Through the long night we made our bumpy, rain-chilled way, catching short naps as we could, stopping briefly for breakfast at an inn outside the village of Dunstable, a ways north of London, and made the vast capital city proper shortly before midday. Several times, the Old Man tried picking up his discussion with Mr. Forbes where they had left off, but the Englishman seemed reluctant to pursue it further and smiled condescendingly and put him off, as if he thought Father slightly cracked.

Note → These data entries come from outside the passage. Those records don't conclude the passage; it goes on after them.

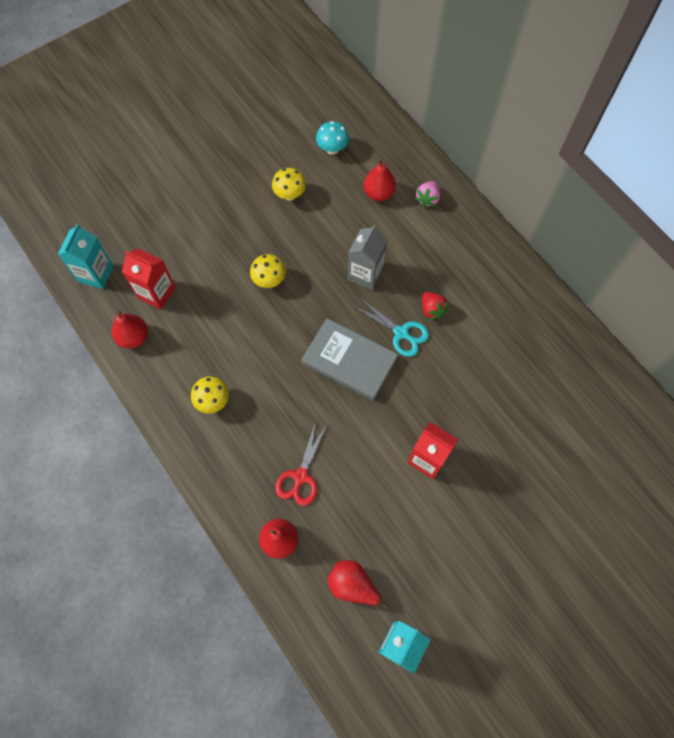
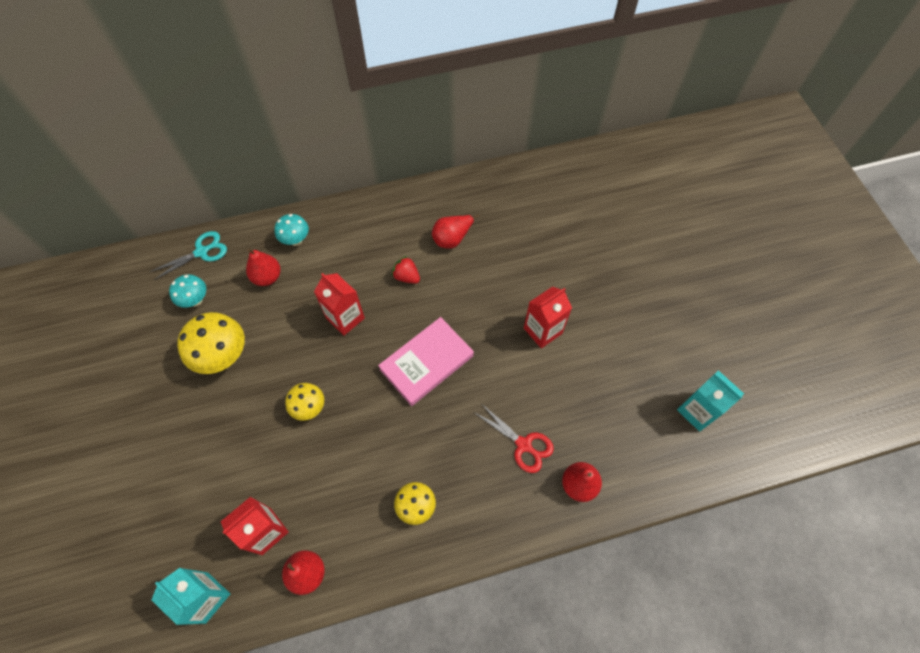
camera: 70 degrees left, 5 degrees down
(290, 195) = (224, 357): yellow mushroom -> yellow mushroom, size x1.70
(349, 361) = (427, 363): grey book -> pink book
(353, 585) = (637, 432): red pear -> red pear (452, 238)
(365, 274) = (345, 318): grey carton -> red carton
(401, 333) = (418, 309): turquoise scissors -> turquoise scissors (201, 252)
(427, 199) = (296, 240): pink strawberry -> turquoise mushroom
(432, 310) = (406, 277): red strawberry -> red strawberry turned 135 degrees counterclockwise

I had seen that response in people many times before, hundreds of times, in fact, and I had almost always felt sympathy for them, even a little pity, with anger at Father mixed with embarrassment for myself. But this time I felt merely superior to Mr. Forbes and dismissive. He was too closed-minded, too conventionally educated, or perhaps simply too stupid, to appreciate the Old Man’s originality and clarity, I thought.